As thousands of Thunder Bay residents try to make their homes livable again after massive flooding three weeks ago, many are worried there could be long-term damage to their property values.
It's a valid concern, according to real estate appraiser Tim Groulx. Even if buyers are satisfied all the flood damage has been fixed, they could still have trouble getting a mortgage.
"Insurers are going to be more wary of ... (the affected) neighourhood," Groulx said.
"Bankers require that, if somebody is going to have a mortgage on their house, they have insurance. And so, if the insurance companies are making it more difficult, then it's more awkward for the bankers to finance."

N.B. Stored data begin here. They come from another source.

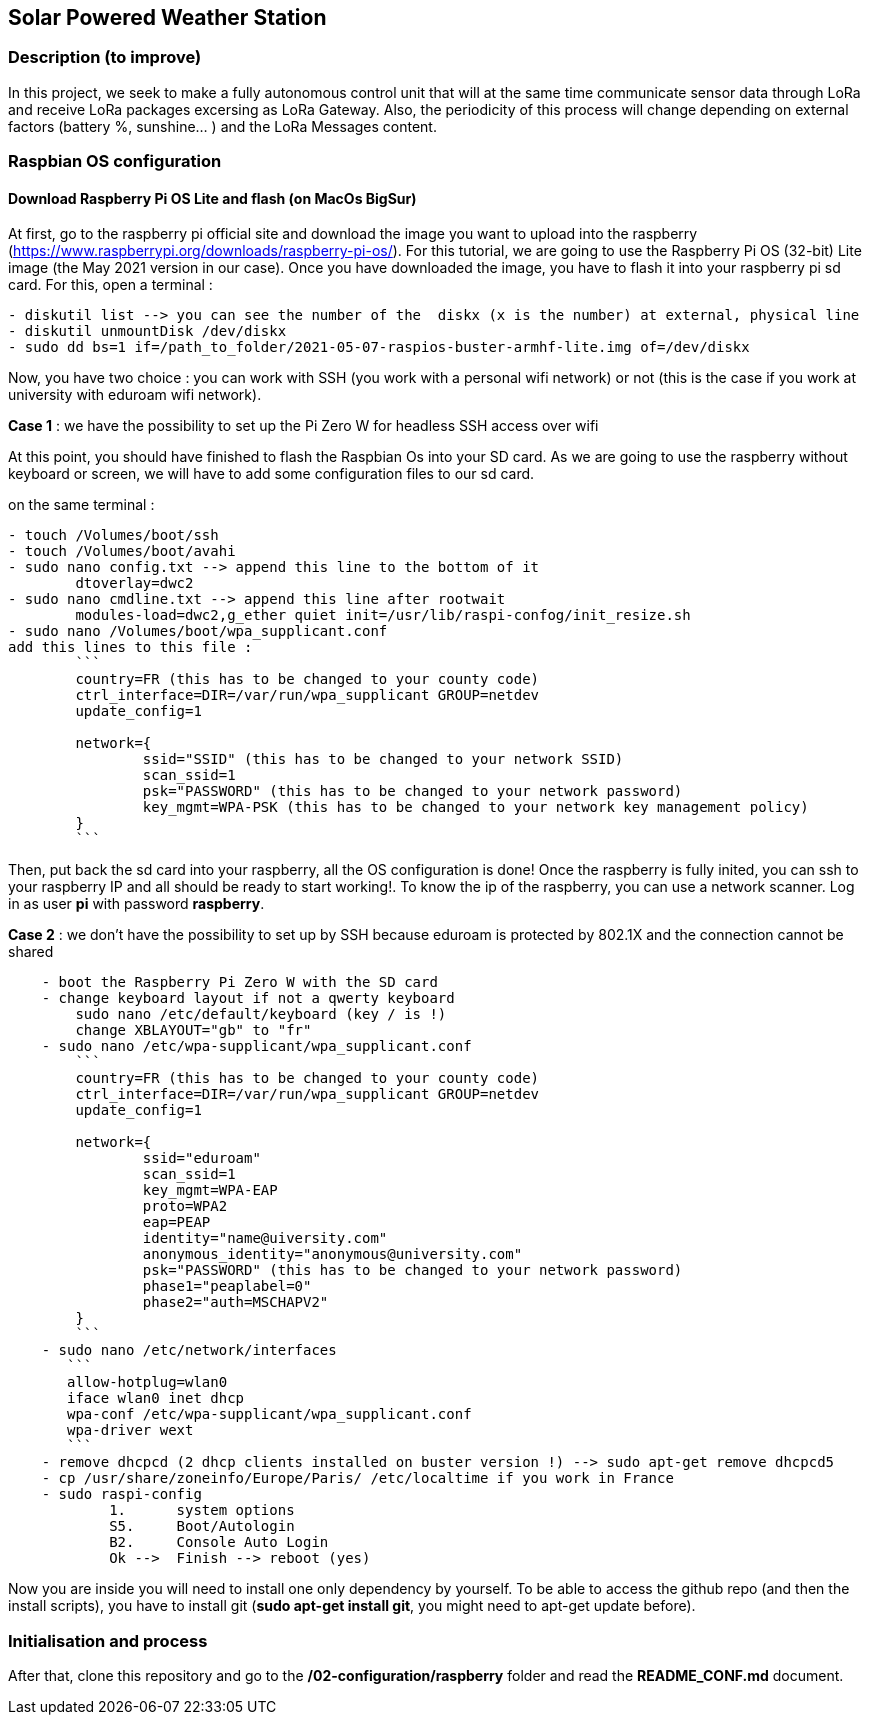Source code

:== Solar Powered Weather Station

=== Description (to improve)

In this project, we seek to make a fully autonomous control unit that
will at the same time communicate sensor data through LoRa and receive
LoRa packages excersing as LoRa Gateway. Also, the periodicity of this
process will change depending on external factors (battery %, sunshine…
) and the LoRa Messages content.

=== Raspbian OS configuration

==== Download Raspberry Pi OS Lite and flash (on MacOs BigSur)

At first, go to the raspberry pi official site and download the image
you want to upload into the raspberry
(https://www.raspberrypi.org/downloads/raspberry-pi-os/). For this
tutorial, we are going to use the Raspberry Pi OS (32-bit) Lite image
(the May 2021 version in our case). Once you have downloaded the image,
you have to flash it into your raspberry pi sd card. For this, open a
terminal :

....
- diskutil list --> you can see the number of the  diskx (x is the number) at external, physical line
- diskutil unmountDisk /dev/diskx
- sudo dd bs=1 if=/path_to_folder/2021-05-07-raspios-buster-armhf-lite.img of=/dev/diskx
....

Now, you have two choice : you can work with SSH (you work with a
personal wifi network) or not (this is the case if you work at
university with eduroam wifi network).

*Case 1* : we have the possibility to set up the Pi Zero W for headless
SSH access over wifi

At this point, you should have finished to flash the Raspbian Os into
your SD card. As we are going to use the raspberry without keyboard or
screen, we will have to add some configuration files to our sd card.

on the same terminal :

....
- touch /Volumes/boot/ssh                   
- touch /Volumes/boot/avahi
- sudo nano config.txt --> append this line to the bottom of it
        dtoverlay=dwc2
- sudo nano cmdline.txt --> append this line after rootwait
        modules-load=dwc2,g_ether quiet init=/usr/lib/raspi-confog/init_resize.sh
- sudo nano /Volumes/boot/wpa_supplicant.conf
add this lines to this file :
        ```
        country=FR (this has to be changed to your county code)
        ctrl_interface=DIR=/var/run/wpa_supplicant GROUP=netdev
        update_config=1

        network={
                ssid="SSID" (this has to be changed to your network SSID)
                scan_ssid=1
                psk="PASSWORD" (this has to be changed to your network password)
                key_mgmt=WPA-PSK (this has to be changed to your network key management policy)
        }
        ```
....

Then, put back the sd card into your raspberry, all the OS configuration
is done! Once the raspberry is fully inited, you can ssh to your
raspberry IP and all should be ready to start working!. To know the ip
of the raspberry, you can use a network scanner. Log in as user *pi*
with password *raspberry*.

*Case 2* : we don’t have the possibility to set up by SSH because
eduroam is protected by 802.1X and the connection cannot be shared

....
    - boot the Raspberry Pi Zero W with the SD card
    - change keyboard layout if not a qwerty keyboard
        sudo nano /etc/default/keyboard (key / is !)
        change XBLAYOUT="gb" to "fr"
    - sudo nano /etc/wpa-supplicant/wpa_supplicant.conf
        ```
        country=FR (this has to be changed to your county code)
        ctrl_interface=DIR=/var/run/wpa_supplicant GROUP=netdev
        update_config=1

        network={
                ssid="eduroam"
                scan_ssid=1
                key_mgmt=WPA-EAP
                proto=WPA2
                eap=PEAP
                identity="name@uiversity.com"
                anonymous_identity="anonymous@university.com"
                psk="PASSWORD" (this has to be changed to your network password)
                phase1="peaplabel=0"
                phase2="auth=MSCHAPV2"
        }
        ```
    - sudo nano /etc/network/interfaces
       ```
       allow-hotplug=wlan0
       iface wlan0 inet dhcp
       wpa-conf /etc/wpa-supplicant/wpa_supplicant.conf
       wpa-driver wext
       ```
    - remove dhcpcd (2 dhcp clients installed on buster version !) --> sudo apt-get remove dhcpcd5
    - cp /usr/share/zoneinfo/Europe/Paris/ /etc/localtime if you work in France
    - sudo raspi-config
            1.      system options
            S5.     Boot/Autologin
            B2.     Console Auto Login
            Ok -->  Finish --> reboot (yes)
....

Now you are inside you will need to install one only dependency by
yourself. To be able to access the github repo (and then the install
scripts), you have to install git (*sudo apt-get install git*, you might
need to apt-get update before).

=== Initialisation and process

After that, clone this repository and go to the
*/02-configuration/raspberry* folder and read the *README_CONF.md*
document.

East end homeowner Gloria Chabot wonders if her insurance company will continue to cover her for flood damage.
Now that she's made a claim, she's afraid she'll be considered too high-risk to insure again.

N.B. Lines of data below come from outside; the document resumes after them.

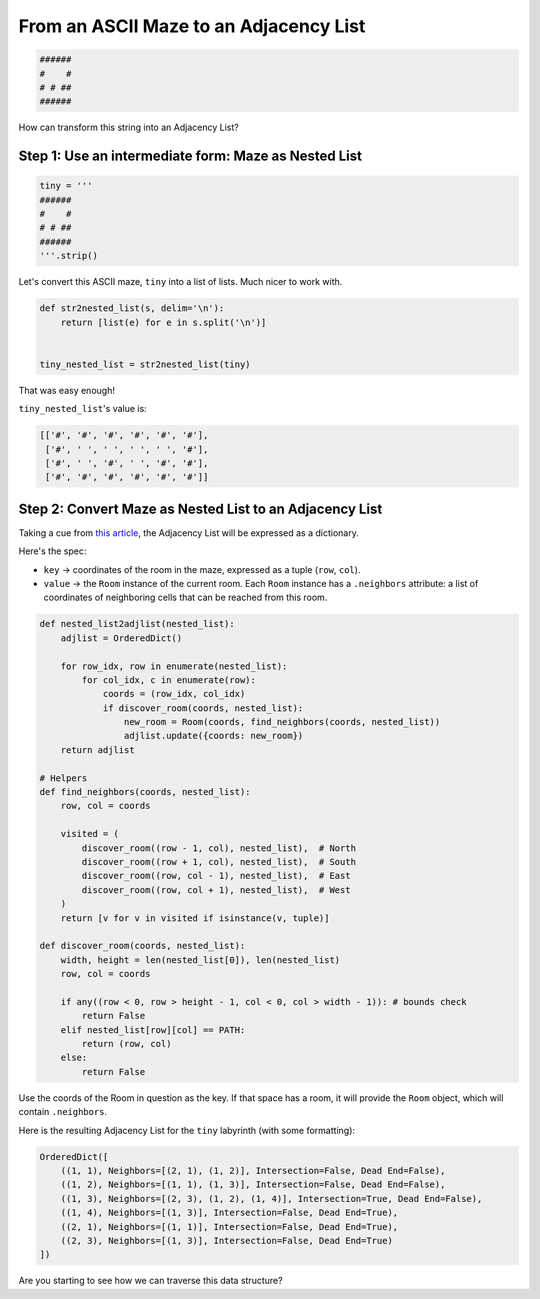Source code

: ---------------------------------------------------------
From an ASCII Maze to an Adjacency List
---------------------------------------------------------


.. code-block:: text

	######
	#    #
	# # ##
	######
    


How can transform this string into an Adjacency List?


+++++++++++++++++++++++++++++++++++++++++++++++++++++++++++++
Step 1: Use an intermediate form: Maze as Nested List
+++++++++++++++++++++++++++++++++++++++++++++++++++++++++++++


.. code-block:: python
    
    tiny = '''
    ######
    #    #
    # # ##
    ######
    '''.strip()



Let's convert this ASCII maze, ``tiny``  into a list of lists. Much nicer to work with.


.. code-block:: python

    def str2nested_list(s, delim='\n'):
        return [list(e) for e in s.split('\n')]


    tiny_nested_list = str2nested_list(tiny)
    

That was easy enough!

``tiny_nested_list``'s value is:

.. code-block:: text

    [['#', '#', '#', '#', '#', '#'],
     ['#', ' ', ' ', ' ', ' ', '#'],
     ['#', ' ', '#', ' ', '#', '#'],
     ['#', '#', '#', '#', '#', '#']]


+++++++++++++++++++++++++++++++++++++++++++++++++++++++++
Step 2: Convert Maze as Nested List to an Adjacency List
+++++++++++++++++++++++++++++++++++++++++++++++++++++++++


Taking a cue from `this article <http://bryukh.com/labyrinth-algorithms/>`_, the Adjacency List will be expressed as a dictionary. 

Here's the spec:

+ ``key`` -> coordinates of the room in the maze, expressed as a tuple (``row``, ``col``).
+ ``value`` -> the ``Room`` instance of the current room. Each ``Room`` instance has a ``.neighbors`` attribute: a list of coordinates of neighboring cells that can be reached from this room.


.. code-block:: python

    def nested_list2adjlist(nested_list):
        adjlist = OrderedDict()

        for row_idx, row in enumerate(nested_list):
            for col_idx, c in enumerate(row):
                coords = (row_idx, col_idx)
                if discover_room(coords, nested_list):
                    new_room = Room(coords, find_neighbors(coords, nested_list))
                    adjlist.update({coords: new_room})
        return adjlist

    # Helpers
    def find_neighbors(coords, nested_list):
        row, col = coords

        visited = (
            discover_room((row - 1, col), nested_list),  # North
            discover_room((row + 1, col), nested_list),  # South
            discover_room((row, col - 1), nested_list),  # East
            discover_room((row, col + 1), nested_list),  # West
        )
        return [v for v in visited if isinstance(v, tuple)]

    def discover_room(coords, nested_list):
        width, height = len(nested_list[0]), len(nested_list)
        row, col = coords

        if any((row < 0, row > height - 1, col < 0, col > width - 1)): # bounds check
            return False
        elif nested_list[row][col] == PATH:
            return (row, col)
        else:
            return False


Use the coords of the Room in question as the key. If that space has a room, it will provide the ``Room`` object, which will contain ``.neighbors``. 

Here is the resulting Adjacency List for the ``tiny`` labyrinth (with some formatting):

.. code-block:: python

    OrderedDict([
        ((1, 1), Neighbors=[(2, 1), (1, 2)], Intersection=False, Dead End=False),
        ((1, 2), Neighbors=[(1, 1), (1, 3)], Intersection=False, Dead End=False),
        ((1, 3), Neighbors=[(2, 3), (1, 2), (1, 4)], Intersection=True, Dead End=False),
        ((1, 4), Neighbors=[(1, 3)], Intersection=False, Dead End=True),
        ((2, 1), Neighbors=[(1, 1)], Intersection=False, Dead End=True),
        ((2, 3), Neighbors=[(1, 3)], Intersection=False, Dead End=True)
    ])



Are you starting to see how we can traverse this data structure?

Even though she has no plans to move in the near future, Chabot worries the flood has tainted her neighbourhood's reputation for potential homebuyers.
"If I did want to sell (my house), who [is] going to buy it?" she said. "Because they're going to think, 'well hey, you know, they had a flood and sewage backup.'"

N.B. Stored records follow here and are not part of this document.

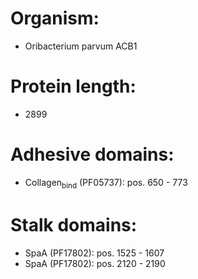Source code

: * Organism:
- Oribacterium parvum ACB1
* Protein length:
- 2899
* Adhesive domains:
- Collagen_bind (PF05737): pos. 650 - 773
* Stalk domains:
- SpaA (PF17802): pos. 1525 - 1607
- SpaA (PF17802): pos. 2120 - 2190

Flood-proofing homes for the future
Groulx said he thinks it's likely property values will suffer, but appraisers can't predict exactly how much at this point.
"The reputation will be out there," he said. "Is it going to affect the values and is the reputation of the neighbourhood going to adversely affect the price of those houses? Yes, I think that's a reasonable conclusion. How bad is it going to be? We don't know until the houses start to sell again under the new [post-flood] situation."
He noted it's important the city help homeowners ensure that their house foundations haven't been affected, and through the cleanup process ensure that mould or other pathogens don’t develop.
Groulx also said investing in waterproofing basements to protect against future flooding — such as installing check valves on plumbing and standpipes — is vital to protecting a property’s value.
He added that homeowners are legally required to tell potential buyers that the flood happened, and what they did to fix the damage.